Music Selection: The Fisherman’s Friends -Keep Hauling
6 oz salmon fillet
5 oz haddock (smoked if you can get it) fillet
3 oz sole fillets
2 cups small or chopped scallops
2 cups chopped shrimp
3 cups cream
1 cup grated gruyere
1 bay leaf
¼ cup butter
2 – 3 Tbsp flour
¼ cup white wine
5 – 6 large potatoes, peeled and quartered
1 cup grated gruyere cheese
½ cup sour cream
¼ cup butter
Handful parsley, chopped finely
In large pot of salted water, bring the potatoes to boil. Boil until very soft – 20 minutes.
Preheat oven to 350 degrees.
In the mean time, in a large sauce pan, melt the butter. Slice up the leek finely and saute in the butter. When soft, add the flour and make into a roux. If you like your fish pie thick, add 3 Tbsp of flour. If you like your fish pie liquidy (so you can sop buns in it), then use 2 Tbsp flour.
Add in the wine and whisk so smooth. Cook until thick. Add in the cream and whisk until it thickens. Add in the bay leaf. Then on low heat, add in the fish and scallops. Cook for 5 minutes, until the fish is starting to get cooked, but do not cook all the way through. Add the shrimp (if cooked, just put the shrimp right in the casserole dish instead). Add in the 1 cup of gruyere and nutmeg – mix well. Remove bay leaf and discard.
In large casserole, add any cooked shrimp and pour the warm filling on top and mix.
When potatoes are done, drain them. Add in the butter, sour cream and salt/pepper. Mash with a potato masher until smooth. While warm, mix in the cheese and parsley.
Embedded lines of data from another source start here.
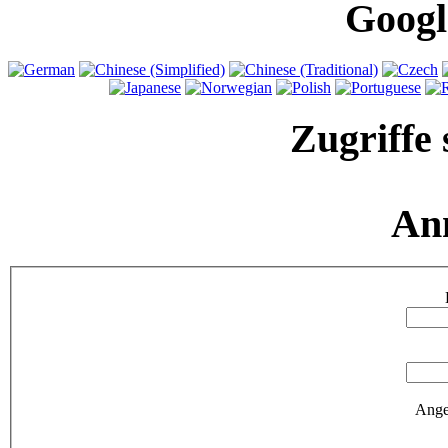
Googl
Zugriffe 
An
Ange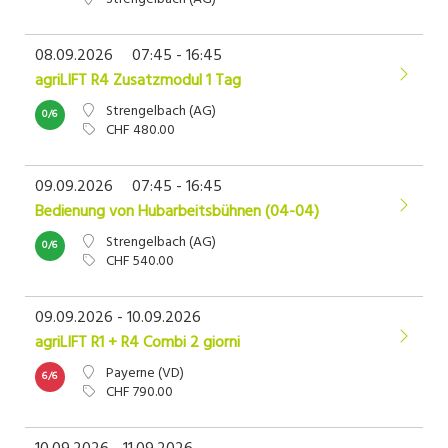
08.09.2026
07:45 - 16:45
agriLIFT R4 Zusatzmodul 1 Tag
Strengelbach (AG)
0/6
CHF 480.00
09.09.2026
07:45 - 16:45
Bedienung von Hubarbeitsbühnen (04-04)
Strengelbach (AG)
0/6
CHF 540.00
09.09.2026 - 10.09.2026
agriLIFT R1 + R4 Combi 2 giorni
Payerne (VD)
6/6
CHF 790.00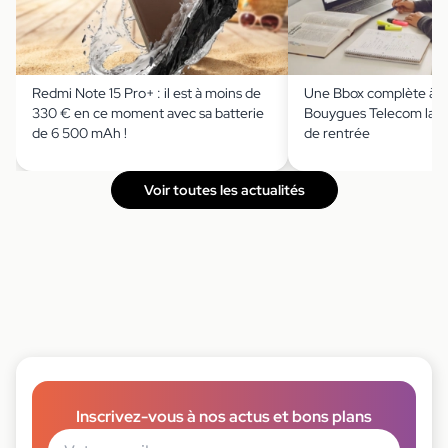
Redmi Note 15 Pro+ : il est à moins de
Une Bbox complète à m
330 € en ce moment avec sa batterie
Bouygues Telecom lanc
de 6 500 mAh !
de rentrée
Voir toutes les actualités
Inscrivez-vous à nos actus et bons plans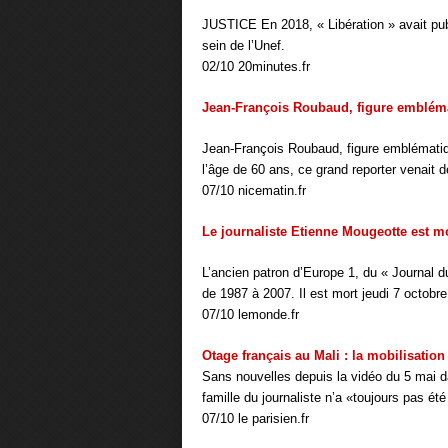
JUSTICE En 2018, « Libération » avait pu
sein de l’Unef.
02/10 20minutes.fr
Jean-François Roubaud, figure emblémat
Jean-François Roubaud, figure emblématiq
l’âge de 60 ans, ce grand reporter venait de
07/10 nicematin.fr
Le journaliste Etienne Mougeotte est m
L’ancien patron d’Europe 1, du « Journal 
de 1987 à 2007. Il est mort jeudi 7 octobre
07/10 lemonde.fr
Otage français au Mali : la mobilisation
Sans nouvelles depuis la vidéo du 5 mai da
famille du journaliste n’a «toujours pas été
07/10 le parisien.fr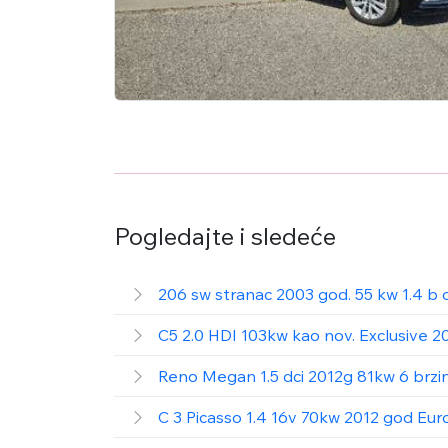
Pogledajte i sledeće
206 sw stranac 2003 god. 55 kw 1.4 b 
C5 2.0 HDI 103kw kao nov. Exclusive 2
Reno Megan 1.5 dci 2012g 81kw 6 brzin
C 3 Picasso 1.4 16v 70kw 2012 god Eur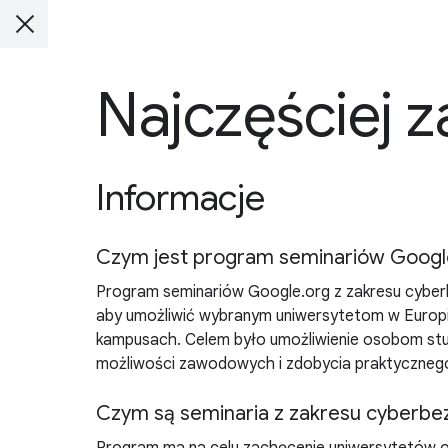
Najczęściej 
Informacje
Czym jest program seminariów Googl
Program seminariów Google.org z zakresu cyberb
aby umożliwić wybranym uniwersytetom w Europie
kampusach. Celem było umożliwienie osobom stu
możliwości zawodowych i zdobycia praktyczneg
Czym są seminaria z zakresu cyberb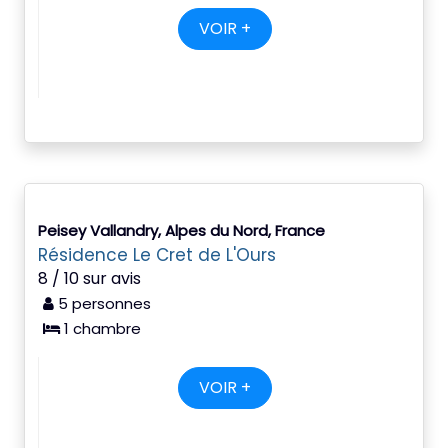
VOIR +
Peisey Vallandry, Alpes du Nord, France
Résidence Le Cret de L'Ours
8 / 10 sur avis
5 personnes
1 chambre
VOIR +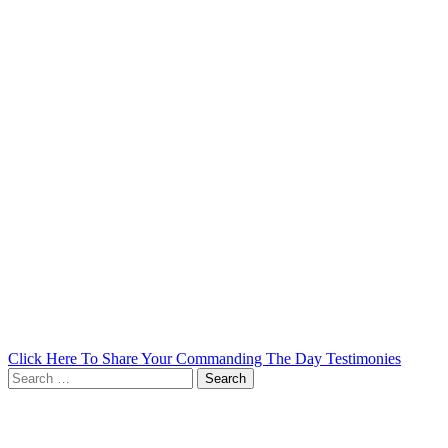
Click Here To Share Your Commanding The Day Testimonies
Search
for: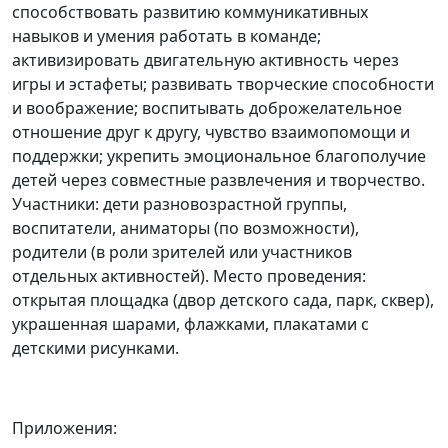
способствовать развитию коммуникативных
навыков и умения работать в команде;
активизировать двигательную активность через
игры и эстафеты; развивать творческие способности
и воображение; воспитывать доброжелательное
отношение друг к другу, чувство взаимопомощи и
поддержки; укрепить эмоциональное благополучие
детей через совместные развлечения и творчество.
Участники: дети разновозрастной группы,
воспитатели, аниматоры (по возможности),
родители (в роли зрителей или участников
отдельных активностей). Место проведения:
открытая площадка (двор детского сада, парк, сквер),
украшенная шарами, флажками, плакатами с
детскими рисунками.
Приложения: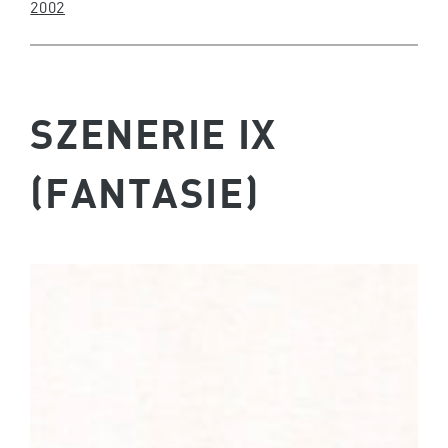
2002
SZENERIE IX
(FANTASIE)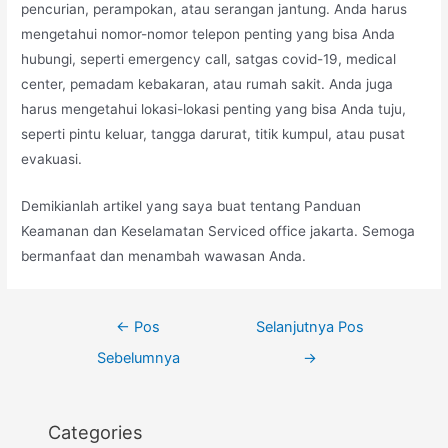
pencurian, perampokan, atau serangan jantung. Anda harus
mengetahui nomor-nomor telepon penting yang bisa Anda
hubungi, seperti emergency call, satgas covid-19, medical
center, pemadam kebakaran, atau rumah sakit. Anda juga
harus mengetahui lokasi-lokasi penting yang bisa Anda tuju,
seperti pintu keluar, tangga darurat, titik kumpul, atau pusat
evakuasi.
Demikianlah artikel yang saya buat tentang Panduan
Keamanan dan Keselamatan Serviced office jakarta. Semoga
bermanfaat dan menambah wawasan Anda.
Navigasi
←
Pos
Selanjutnya Pos
pos
Sebelumnya
→
Categories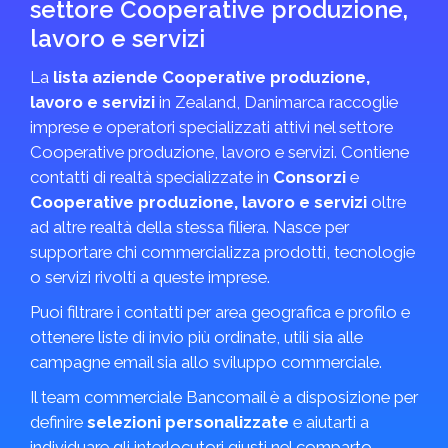
settore Cooperative produzione,
lavoro e servizi
La
lista aziende Cooperative produzione,
lavoro e servizi
in Zealand, Danimarca raccoglie
imprese e operatori specializzati attivi nel settore
Cooperative produzione, lavoro e servizi. Contiene
contatti di realtà specializzate in
Consorzi
e
Cooperative produzione, lavoro e servizi
oltre
ad altre realtà della stessa filiera. Nasce per
supportare chi commercializza prodotti, tecnologie
o servizi rivolti a queste imprese.
Puoi filtrare i contatti per area geografica e profilo e
ottenere liste di invio più ordinate, utili sia alle
campagne email sia allo sviluppo commerciale.
Il team commerciale Bancomail è a disposizione per
definire
selezioni personalizzate
e aiutarti a
individuare gli interlocutori giusti nel comparto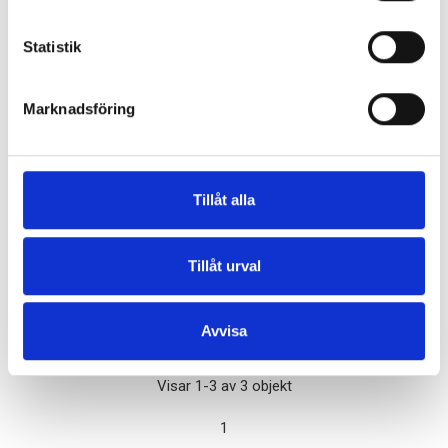
Statistik
Marknadsföring
FILTER 00208 CTR 500TT, CTR 500XT
Tillåt alla
Pris
74,00 kr
Tillåt urval
Antal i lager: 10
Avvisa
Visar 1-3 av 3 objekt
1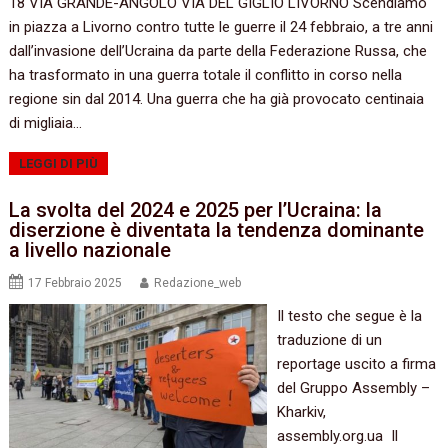
18 VIA GRANDE-ANGOLO VIA DEL GIGLIO LIVORNO Scendiamo
in piazza a Livorno contro tutte le guerre il 24 febbraio, a tre anni
dall’invasione dell’Ucraina da parte della Federazione Russa, che
ha trasformato in una guerra totale il conflitto in corso nella
regione sin dal 2014. Una guerra che ha già provocato centinaia
di migliaia…
LEGGI DI PIÙ
La svolta del 2024 e 2025 per l’Ucraina: la
diserzione è diventata la tendenza dominante
a livello nazionale
17 Febbraio 2025
Redazione_web
Il testo che segue è la
traduzione di un
reportage uscito a firma
del Gruppo Assembly –
Kharkiv,
assembly.org.ua Il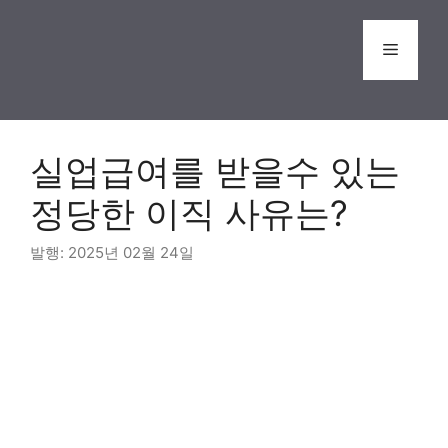
Skip
to
Menu
content
실업급여를 받을수 있는
정당한 이직 사유는?
2025년 02월 24일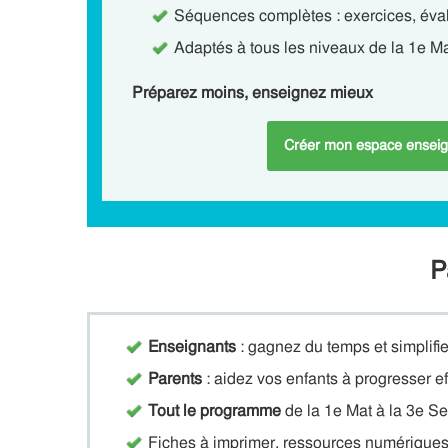
Séquences complètes : exercices, év
Adaptés à tous les niveaux de la 1e Ma
Préparez moins, enseignez mieux
Créer mon espace enseig
P
Enseignants
: gagnez du temps et simplifi
Parents
: aidez vos enfants à progresser ef
Tout le programme
de la 1e Mat à la 3e S
Fiches à imprimer, ressources numériques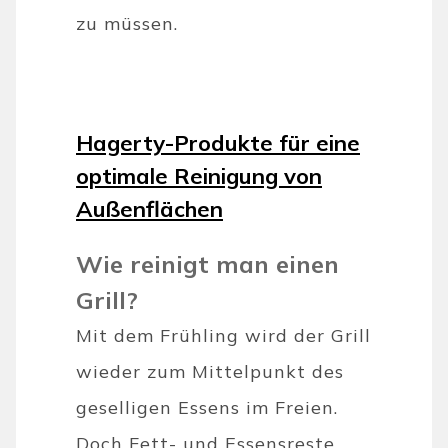
zu müssen.
Hagerty-Produkte für eine
optimale Reinigung von
Außenflächen
Wie reinigt man einen
Grill?
Mit dem Frühling wird der Grill
wieder zum Mittelpunkt des
geselligen Essens im Freien.
Doch Fett- und Essensreste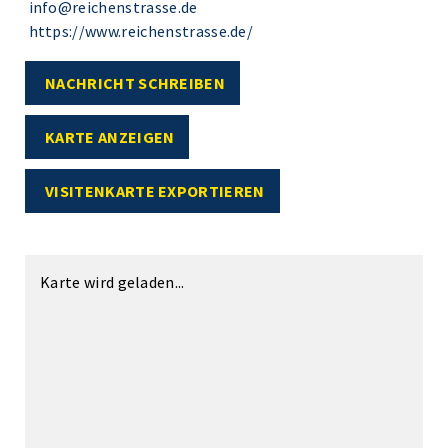
info@reichenstrasse.de
https://www.reichenstrasse.de/
NACHRICHT SCHREIBEN
KARTE ANZEIGEN
VISITENKARTE EXPORTIEREN
Karte wird geladen...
You can either use an icing bag to pipe the potatoes on to the filling or you can carefully spoon it on with a spoon and spread it out. Sprinkle lightly with smoked paprika.
Place in oven and bake about 10 – 15 minutes, until starting to bubble. Turn on broil, but watch carefully until it browns. Serve with soft, warm buns to sop up the sauce! Enjoy.